* _THE RECORDS_:
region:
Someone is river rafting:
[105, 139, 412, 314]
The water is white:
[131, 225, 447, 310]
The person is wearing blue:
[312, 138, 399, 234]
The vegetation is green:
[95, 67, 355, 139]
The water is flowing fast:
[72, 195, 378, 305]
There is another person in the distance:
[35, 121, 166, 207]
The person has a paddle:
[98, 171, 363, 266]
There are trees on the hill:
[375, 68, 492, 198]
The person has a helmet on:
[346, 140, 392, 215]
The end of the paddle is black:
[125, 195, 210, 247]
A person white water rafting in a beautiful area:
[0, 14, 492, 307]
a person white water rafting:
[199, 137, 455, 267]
==
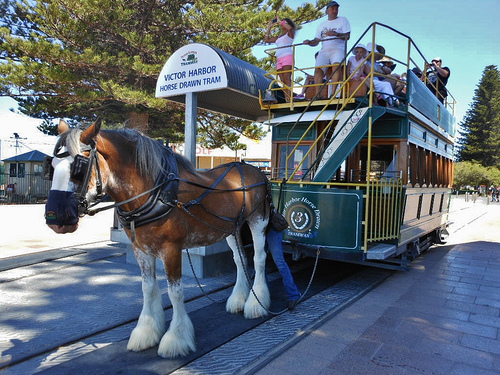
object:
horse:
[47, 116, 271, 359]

* _WHAT TO PRODUCE_: Pull out every line of the listing above that contains the word "There", treating uppercase and lowercase as different.

* _THE OUTPUT_:
There is another person in the distance:
There are trees on the hill:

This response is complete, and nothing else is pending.